About five years ago we stopped buying fruits and vegetables from super markets. We flirted with CSA's (Community Supported Agriculture coops) for awhile, but found that they limited choice too much. Now we're only doing locally grown produce bought from farm stands or at Reading Terminal Market (and only from specific merchants). We're lucky in that there is a good network of local producers here in Philadelphia and an increasingly wide selection of farmers markets.
I just got the following from
Fair Food on the present BIG SCARE!!
This week, American consumers have been overrun with a fear of salmonella from one of our favorite vegetables (or fruits for that matter)… tomatoes! The media are having a field day, parents are worried, and kids have another excuse to get out of eating their vegetables.

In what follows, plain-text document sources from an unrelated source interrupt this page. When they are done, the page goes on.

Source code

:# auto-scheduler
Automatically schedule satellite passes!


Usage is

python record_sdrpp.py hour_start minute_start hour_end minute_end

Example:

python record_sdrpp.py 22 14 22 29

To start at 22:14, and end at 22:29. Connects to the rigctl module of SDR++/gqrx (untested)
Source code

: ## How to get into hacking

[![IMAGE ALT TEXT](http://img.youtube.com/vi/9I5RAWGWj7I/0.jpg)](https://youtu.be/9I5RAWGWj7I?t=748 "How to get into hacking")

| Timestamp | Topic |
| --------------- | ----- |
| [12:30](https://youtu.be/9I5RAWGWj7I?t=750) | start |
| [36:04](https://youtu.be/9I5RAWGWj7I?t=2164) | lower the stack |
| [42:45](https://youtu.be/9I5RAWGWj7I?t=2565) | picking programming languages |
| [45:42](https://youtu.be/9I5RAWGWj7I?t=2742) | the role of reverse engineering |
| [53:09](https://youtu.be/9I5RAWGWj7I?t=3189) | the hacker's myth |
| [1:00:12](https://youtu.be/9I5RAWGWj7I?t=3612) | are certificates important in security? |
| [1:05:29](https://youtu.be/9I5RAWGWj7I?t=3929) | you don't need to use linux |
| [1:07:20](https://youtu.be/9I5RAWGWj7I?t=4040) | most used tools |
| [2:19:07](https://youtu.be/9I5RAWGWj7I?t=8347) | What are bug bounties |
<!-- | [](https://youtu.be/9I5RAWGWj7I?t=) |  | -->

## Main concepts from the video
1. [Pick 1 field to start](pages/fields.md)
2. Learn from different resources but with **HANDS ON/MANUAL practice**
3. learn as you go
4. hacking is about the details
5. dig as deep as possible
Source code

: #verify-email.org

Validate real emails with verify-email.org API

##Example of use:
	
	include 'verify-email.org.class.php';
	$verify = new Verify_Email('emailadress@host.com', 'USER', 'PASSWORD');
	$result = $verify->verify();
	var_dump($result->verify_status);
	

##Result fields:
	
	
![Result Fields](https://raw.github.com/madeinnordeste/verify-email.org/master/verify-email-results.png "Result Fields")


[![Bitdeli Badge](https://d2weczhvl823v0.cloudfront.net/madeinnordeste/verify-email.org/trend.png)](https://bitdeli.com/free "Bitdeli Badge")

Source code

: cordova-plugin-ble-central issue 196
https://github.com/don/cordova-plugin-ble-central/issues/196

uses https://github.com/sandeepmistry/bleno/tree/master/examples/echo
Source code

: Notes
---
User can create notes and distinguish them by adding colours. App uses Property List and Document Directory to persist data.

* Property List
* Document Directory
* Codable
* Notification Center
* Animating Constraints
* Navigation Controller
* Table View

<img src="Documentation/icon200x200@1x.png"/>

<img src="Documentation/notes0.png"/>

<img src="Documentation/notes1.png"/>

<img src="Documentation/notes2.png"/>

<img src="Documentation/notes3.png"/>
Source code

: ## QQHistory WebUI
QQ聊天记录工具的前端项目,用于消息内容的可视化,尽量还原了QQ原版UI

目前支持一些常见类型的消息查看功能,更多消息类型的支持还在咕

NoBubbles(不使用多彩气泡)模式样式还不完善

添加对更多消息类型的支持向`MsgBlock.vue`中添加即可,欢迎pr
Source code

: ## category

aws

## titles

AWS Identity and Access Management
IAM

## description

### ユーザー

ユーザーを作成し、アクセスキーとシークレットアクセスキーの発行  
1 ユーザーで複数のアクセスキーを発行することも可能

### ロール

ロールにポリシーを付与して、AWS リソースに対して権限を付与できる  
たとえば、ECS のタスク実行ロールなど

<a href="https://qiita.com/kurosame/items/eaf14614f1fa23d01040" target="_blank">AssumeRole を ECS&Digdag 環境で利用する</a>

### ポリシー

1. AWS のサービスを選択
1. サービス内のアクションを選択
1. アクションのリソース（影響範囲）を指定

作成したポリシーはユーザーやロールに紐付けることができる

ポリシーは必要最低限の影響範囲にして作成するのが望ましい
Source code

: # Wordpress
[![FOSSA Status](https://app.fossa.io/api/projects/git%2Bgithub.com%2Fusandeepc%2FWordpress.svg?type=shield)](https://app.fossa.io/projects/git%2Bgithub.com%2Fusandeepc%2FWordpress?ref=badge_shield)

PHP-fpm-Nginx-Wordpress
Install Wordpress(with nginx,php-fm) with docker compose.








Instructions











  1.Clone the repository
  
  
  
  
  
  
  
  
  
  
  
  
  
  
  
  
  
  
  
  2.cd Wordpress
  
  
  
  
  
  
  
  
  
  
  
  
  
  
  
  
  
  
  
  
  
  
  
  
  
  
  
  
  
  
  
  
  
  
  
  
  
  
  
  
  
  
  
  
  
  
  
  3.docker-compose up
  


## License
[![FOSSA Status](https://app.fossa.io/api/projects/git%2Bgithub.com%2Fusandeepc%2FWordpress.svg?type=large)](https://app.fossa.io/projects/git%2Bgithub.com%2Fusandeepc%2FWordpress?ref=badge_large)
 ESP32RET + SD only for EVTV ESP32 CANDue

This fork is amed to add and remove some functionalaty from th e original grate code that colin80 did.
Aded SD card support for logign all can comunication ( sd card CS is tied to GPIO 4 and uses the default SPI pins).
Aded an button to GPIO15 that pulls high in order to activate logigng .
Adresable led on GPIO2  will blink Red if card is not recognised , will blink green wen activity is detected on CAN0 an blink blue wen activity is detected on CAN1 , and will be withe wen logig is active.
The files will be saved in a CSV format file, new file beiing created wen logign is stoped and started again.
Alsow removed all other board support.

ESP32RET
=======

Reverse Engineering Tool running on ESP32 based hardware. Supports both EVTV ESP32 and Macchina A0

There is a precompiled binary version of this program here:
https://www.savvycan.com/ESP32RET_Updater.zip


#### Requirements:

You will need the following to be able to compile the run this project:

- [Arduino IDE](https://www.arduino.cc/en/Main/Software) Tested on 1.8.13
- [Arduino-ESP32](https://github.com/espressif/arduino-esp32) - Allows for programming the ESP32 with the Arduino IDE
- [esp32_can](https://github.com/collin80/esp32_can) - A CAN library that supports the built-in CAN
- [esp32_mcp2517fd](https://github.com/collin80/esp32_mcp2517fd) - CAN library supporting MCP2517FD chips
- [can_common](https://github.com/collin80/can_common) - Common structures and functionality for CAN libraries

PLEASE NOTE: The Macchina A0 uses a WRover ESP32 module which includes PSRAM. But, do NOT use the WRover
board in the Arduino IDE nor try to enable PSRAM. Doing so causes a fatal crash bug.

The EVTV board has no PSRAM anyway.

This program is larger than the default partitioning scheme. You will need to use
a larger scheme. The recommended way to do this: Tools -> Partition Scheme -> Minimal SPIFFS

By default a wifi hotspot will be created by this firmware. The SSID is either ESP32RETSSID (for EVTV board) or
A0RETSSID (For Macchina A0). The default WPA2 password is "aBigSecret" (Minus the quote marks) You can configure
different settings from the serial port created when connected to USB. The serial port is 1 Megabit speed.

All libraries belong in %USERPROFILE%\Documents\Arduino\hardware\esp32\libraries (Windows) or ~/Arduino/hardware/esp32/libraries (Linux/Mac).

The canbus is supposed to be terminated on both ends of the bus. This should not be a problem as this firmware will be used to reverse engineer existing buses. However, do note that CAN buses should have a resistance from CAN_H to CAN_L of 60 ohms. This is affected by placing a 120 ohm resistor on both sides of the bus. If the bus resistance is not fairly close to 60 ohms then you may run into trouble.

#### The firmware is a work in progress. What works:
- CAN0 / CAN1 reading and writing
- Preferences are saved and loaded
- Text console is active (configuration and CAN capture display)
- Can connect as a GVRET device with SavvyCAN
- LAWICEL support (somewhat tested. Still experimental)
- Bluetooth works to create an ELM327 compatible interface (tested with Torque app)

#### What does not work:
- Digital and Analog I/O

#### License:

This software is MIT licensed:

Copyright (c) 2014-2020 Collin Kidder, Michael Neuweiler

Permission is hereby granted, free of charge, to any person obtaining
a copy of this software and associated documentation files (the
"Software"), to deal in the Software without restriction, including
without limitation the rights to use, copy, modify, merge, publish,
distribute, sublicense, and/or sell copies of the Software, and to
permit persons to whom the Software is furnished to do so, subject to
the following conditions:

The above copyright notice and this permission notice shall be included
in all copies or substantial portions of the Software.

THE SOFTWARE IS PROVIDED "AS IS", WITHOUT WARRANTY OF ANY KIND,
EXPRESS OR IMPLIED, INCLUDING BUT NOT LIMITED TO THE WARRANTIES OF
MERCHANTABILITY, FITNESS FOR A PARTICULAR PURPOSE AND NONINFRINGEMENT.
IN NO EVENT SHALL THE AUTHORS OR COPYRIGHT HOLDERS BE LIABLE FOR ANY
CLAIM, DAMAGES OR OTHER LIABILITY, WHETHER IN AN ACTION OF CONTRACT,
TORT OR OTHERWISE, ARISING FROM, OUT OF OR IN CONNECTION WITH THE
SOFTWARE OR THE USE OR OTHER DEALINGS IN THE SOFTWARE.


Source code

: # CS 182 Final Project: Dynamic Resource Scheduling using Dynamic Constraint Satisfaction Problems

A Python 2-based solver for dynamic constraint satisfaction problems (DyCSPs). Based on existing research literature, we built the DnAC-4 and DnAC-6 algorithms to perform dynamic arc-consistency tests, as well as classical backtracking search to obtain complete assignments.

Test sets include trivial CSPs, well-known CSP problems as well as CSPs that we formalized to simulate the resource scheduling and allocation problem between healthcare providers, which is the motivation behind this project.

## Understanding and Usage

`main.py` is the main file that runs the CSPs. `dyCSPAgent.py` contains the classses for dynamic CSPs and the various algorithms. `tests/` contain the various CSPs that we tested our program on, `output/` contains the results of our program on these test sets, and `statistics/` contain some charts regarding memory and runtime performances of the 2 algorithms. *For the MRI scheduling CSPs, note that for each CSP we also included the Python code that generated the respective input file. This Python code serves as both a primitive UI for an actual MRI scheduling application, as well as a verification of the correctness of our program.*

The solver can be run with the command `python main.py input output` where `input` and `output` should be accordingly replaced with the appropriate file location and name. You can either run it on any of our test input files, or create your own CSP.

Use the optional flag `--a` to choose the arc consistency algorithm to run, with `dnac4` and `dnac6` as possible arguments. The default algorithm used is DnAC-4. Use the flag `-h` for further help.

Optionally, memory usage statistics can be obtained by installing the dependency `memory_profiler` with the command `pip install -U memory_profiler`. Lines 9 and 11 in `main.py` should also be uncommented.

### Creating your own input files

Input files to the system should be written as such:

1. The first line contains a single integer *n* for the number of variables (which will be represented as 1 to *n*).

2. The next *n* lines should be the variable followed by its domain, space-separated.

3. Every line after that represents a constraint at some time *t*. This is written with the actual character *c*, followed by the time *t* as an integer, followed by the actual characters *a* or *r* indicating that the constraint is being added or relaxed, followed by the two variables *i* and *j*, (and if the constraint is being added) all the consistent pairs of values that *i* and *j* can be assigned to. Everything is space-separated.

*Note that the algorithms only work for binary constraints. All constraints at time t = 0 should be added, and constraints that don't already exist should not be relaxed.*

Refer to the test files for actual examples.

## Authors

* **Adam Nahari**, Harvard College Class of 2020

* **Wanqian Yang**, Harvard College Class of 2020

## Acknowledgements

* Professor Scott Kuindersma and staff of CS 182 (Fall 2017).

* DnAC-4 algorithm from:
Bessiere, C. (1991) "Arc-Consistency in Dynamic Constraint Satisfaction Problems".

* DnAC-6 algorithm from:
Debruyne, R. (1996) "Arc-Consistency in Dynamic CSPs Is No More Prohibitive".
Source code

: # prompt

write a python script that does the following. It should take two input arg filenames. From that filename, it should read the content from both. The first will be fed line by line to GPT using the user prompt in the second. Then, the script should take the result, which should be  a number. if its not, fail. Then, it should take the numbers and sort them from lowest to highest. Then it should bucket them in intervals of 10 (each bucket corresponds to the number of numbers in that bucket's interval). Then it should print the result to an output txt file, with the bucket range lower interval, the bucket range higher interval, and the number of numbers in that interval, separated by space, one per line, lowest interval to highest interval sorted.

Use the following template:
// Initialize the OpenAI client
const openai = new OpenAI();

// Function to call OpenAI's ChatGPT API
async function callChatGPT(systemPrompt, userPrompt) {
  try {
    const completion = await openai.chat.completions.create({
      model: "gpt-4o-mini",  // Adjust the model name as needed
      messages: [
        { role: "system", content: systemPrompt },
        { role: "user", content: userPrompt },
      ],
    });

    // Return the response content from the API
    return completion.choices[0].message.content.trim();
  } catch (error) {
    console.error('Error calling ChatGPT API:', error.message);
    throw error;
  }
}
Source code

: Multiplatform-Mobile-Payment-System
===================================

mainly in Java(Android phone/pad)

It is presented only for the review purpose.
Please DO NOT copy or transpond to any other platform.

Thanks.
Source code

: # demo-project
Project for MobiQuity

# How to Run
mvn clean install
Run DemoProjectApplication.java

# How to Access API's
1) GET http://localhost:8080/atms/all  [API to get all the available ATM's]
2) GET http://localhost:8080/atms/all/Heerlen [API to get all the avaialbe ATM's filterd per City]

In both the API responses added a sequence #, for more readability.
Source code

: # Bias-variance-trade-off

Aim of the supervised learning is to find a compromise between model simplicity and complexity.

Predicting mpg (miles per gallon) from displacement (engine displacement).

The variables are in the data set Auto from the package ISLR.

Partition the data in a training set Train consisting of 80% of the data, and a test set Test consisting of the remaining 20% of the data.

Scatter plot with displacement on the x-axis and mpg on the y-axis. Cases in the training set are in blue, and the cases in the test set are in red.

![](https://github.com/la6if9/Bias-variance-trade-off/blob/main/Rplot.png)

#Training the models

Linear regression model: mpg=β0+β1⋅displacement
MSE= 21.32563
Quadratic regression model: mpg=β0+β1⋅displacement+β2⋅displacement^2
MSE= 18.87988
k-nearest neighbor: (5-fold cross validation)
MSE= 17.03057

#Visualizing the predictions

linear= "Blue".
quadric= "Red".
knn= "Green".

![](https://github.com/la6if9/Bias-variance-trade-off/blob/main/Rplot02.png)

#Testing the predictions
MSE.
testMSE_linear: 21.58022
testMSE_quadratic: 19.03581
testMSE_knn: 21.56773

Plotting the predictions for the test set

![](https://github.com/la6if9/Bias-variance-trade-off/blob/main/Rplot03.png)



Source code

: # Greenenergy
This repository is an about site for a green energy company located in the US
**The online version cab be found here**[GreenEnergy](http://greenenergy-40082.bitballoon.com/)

There is something strange about this situation, however. Salmonella does not naturally occur in or on tomatoes or other produce. It is an animal-borne bacteria, which can only be spread to produce or other food products through cross contamination, such as careless food handling. The centralized industrial food system allows enormous corporate farms to raise large numbers of animals on small amounts of land in confined conditions. Though no one knows exactly where or how this outbreak occurred, this is the ideal environment for spreading bacteria like salmonella. Within a system that encourages "efficiency" over food safety, products can be handled improperly, thus increasing the risk of a food-borne illness outbreak. Coupled with the inability to trace where all this corporate food originates, this system exacerbates the outbreaks. One instance of contamination can quickly impact 17 different states, as in our current situation! Panic often ensues, so even though PA and NJ growers have been ruled OUT as the culprits, they can still struggle to sell their crops.
Luckily, if you are shopping at the Farmstand, none of this will affect you. Supporting smaller sustainable farms encourages genetic diversity and humane conditions for workers and animals. Buying locally also minimizes the distance that food travels. Most importantly, we know where our tomatoes come from, how they are produced, and who handles them--the best way to prevent the spread of food-borne illness like salmonella and enjoy your favorite farm-fresh products. This week, red and green tomatoes from Green Meadow Farm and grape tomatoes from Paradise Organics can provide your tomato fix until July when we will be up to our elbows in heirlooms!
So, support your local farmer.
"If you like to look at farmland, you have to eat the landscape."